The expected answer comprises all lines from the entries that contain the string "nicht".

[Extracted page text data]

──────

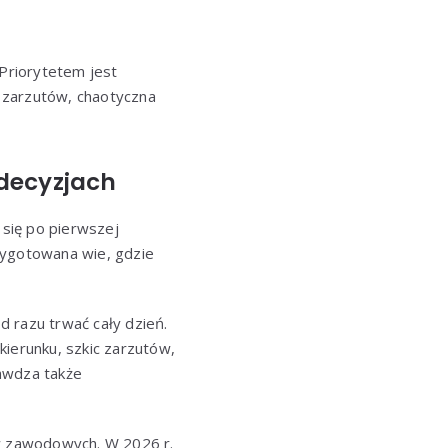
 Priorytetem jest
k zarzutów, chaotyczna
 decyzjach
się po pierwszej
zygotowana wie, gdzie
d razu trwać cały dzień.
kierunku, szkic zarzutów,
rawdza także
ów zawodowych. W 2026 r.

──────

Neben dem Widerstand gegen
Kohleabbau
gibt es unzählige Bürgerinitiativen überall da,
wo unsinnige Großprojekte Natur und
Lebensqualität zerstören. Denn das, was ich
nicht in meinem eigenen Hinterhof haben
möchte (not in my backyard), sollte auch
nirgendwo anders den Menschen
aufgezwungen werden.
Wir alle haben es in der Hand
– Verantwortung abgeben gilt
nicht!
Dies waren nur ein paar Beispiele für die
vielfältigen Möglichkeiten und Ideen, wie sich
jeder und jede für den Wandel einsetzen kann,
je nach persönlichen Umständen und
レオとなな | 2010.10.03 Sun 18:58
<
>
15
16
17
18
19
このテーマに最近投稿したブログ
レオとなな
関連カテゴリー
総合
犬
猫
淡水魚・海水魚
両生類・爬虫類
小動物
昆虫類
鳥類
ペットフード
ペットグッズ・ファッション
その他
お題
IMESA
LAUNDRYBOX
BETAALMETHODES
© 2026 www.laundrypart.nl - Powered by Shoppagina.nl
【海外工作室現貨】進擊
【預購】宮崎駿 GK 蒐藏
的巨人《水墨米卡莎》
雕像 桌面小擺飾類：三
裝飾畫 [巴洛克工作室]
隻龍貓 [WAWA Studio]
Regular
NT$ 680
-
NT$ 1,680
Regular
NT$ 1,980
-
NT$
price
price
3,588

──────

● SOLVED PROBLEM
nicht in meinem eigenen Hinterhof haben
nicht!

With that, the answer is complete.